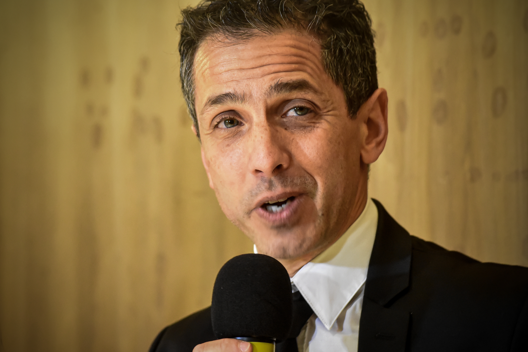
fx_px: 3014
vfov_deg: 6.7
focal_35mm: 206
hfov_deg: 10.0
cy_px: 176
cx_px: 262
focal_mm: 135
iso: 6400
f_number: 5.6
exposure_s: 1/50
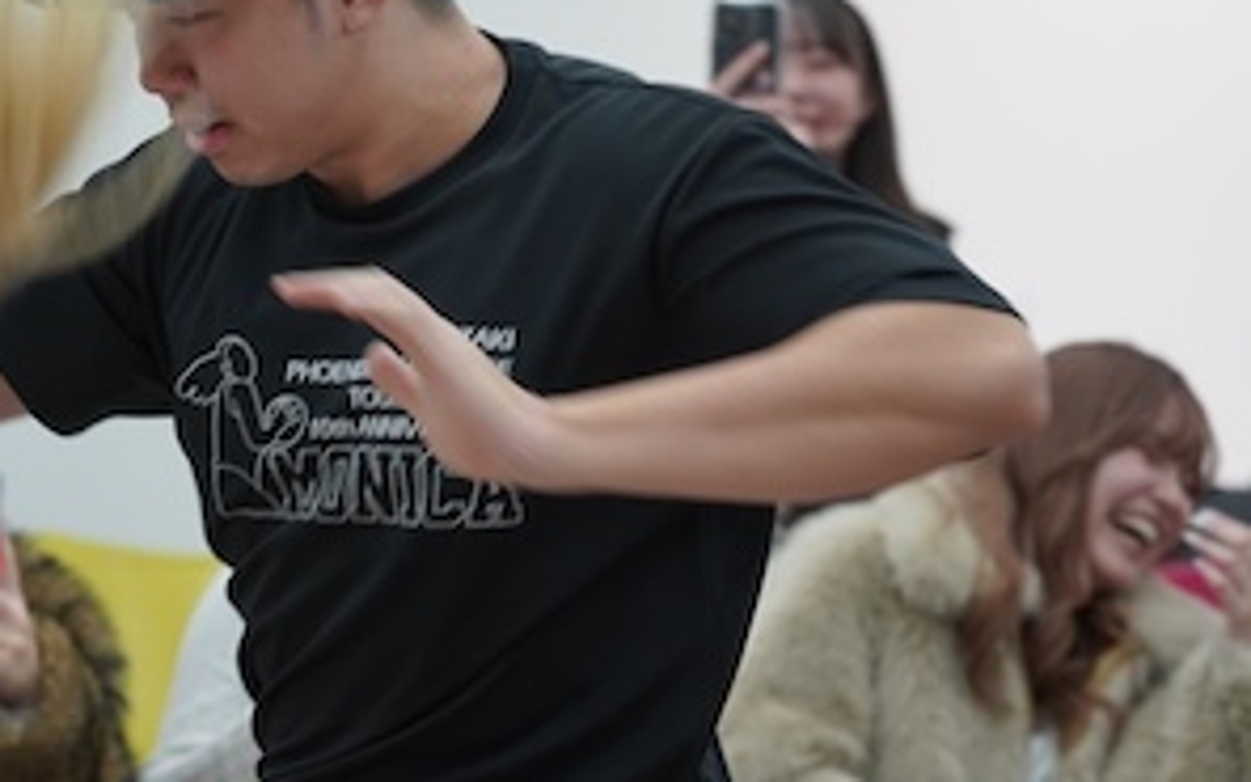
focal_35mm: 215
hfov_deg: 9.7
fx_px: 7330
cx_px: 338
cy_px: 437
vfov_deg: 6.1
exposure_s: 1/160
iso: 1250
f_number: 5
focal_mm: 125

---

**WHAT THE TASK REQUIRES:** Only the lines from the one containing "f_number: 5.6" through the end of the records should be copied, exactly and with both ends included; the pictures should not.

**EXERCISE ANSWER:**
f_number: 5.6
exposure_s: 1/50
focal_35mm: 215
hfov_deg: 9.7
fx_px: 7330
cx_px: 338
cy_px: 437
vfov_deg: 6.1
exposure_s: 1/160
iso: 1250
f_number: 5
focal_mm: 125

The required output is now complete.